Stress in anaesthesiologists is a common and multifactorial problem related to patients, colleagues and organisations. The consequences of stress include depression, work–home conflicts and burnout. Reduction in stress can be achieved by reducing the number and magnitude of stressors or by increasing resilience strategies.

OBJECTIVES

We have created the self-reporting ‘Stress Questionnaire in Anaesthesiologists’ (SQA), to qualify the sources of stress in anaesthesiologists’ professional lives, and measure the level of associated stress. Our study aimed to develop and validate the SQA using exploratory and confirmatory factor analyses. Construct validity was assessed through correlations between SQA and negative psychological outcomes as well as by comparing perception of stress among different known groups.

DESIGN

A questionnaire-based cross-sectional, correlational, observational study.

SETTINGS

The study was conducted between January 2014 and December 2014, throughout different anaesthesia departments in Portuguese hospitals. Data collection was from a representative subset at one specific time point.

PARTICIPANTS

A sample of 710 anaesthesia specialists and residents from Portugal.

MAIN OUTCOME MEASURES

The primary outcome measure was to identify specific stressors in anaesthesiologists.

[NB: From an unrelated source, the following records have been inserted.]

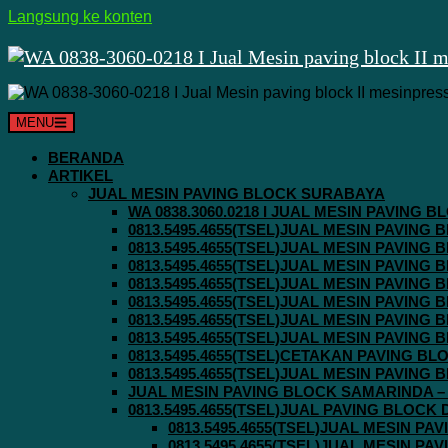
Langsung ke konten
MENU
BERANDA
ARTIKEL
JUAL MESIN PAVING BLOCK SURABAYA
WA 0838.3060.0218 I JUAL MESIN PAVING
0813.5495.4655(TSEL)JUAL MESIN PAVING
0813.5495.4655(TSEL)JUAL MESIN PAVING
0813.5495.4655(TSEL)JUAL MESIN PAVIN
0813.5495.4655(TSEL)JUAL MESIN PAVING
0813.5495.4655(TSEL)JUAL MESIN PAVIN
0813.5495.4655(TSEL)JUAL MESIN PAVIN
0813.5495.4655(TSEL)JUAL MESIN PAVING
0813.5495.4655(TSEL)CETAKAN PAVING BL
0813.5495.4655(TSEL)JUAL MESIN PAVIN
JUAL MESIN PAVING BLOCK SAMARINDA – 0
0813.5495.4655(TSEL)JUAL PAVING BLOCK
0813.5495.4655(TSEL)JUAL MESIN P
0813.5495.4655(TSEL)JUAL MESIN P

Secondary outcome was the association between stressors and burnout, depression symptoms, anxiety, stress, rumination, satisfaction with life and functional impairment.

RESULTS

The exploratory analysis showed the SQA is a tri-dimensional instrument and confirmatory analysis showed the tri-dimensional structure presented good model fit. The three dimensions of SQA correlated positively with other stress measures and burnout, but negatively with satisfaction with life.

CONCLUSION

SQA is a well adjusted measure for assessing stressors in anaesthesia physicians and includes clinical, organisational and team stress factors. Results showed that the SQA is a robust and reliable instrument.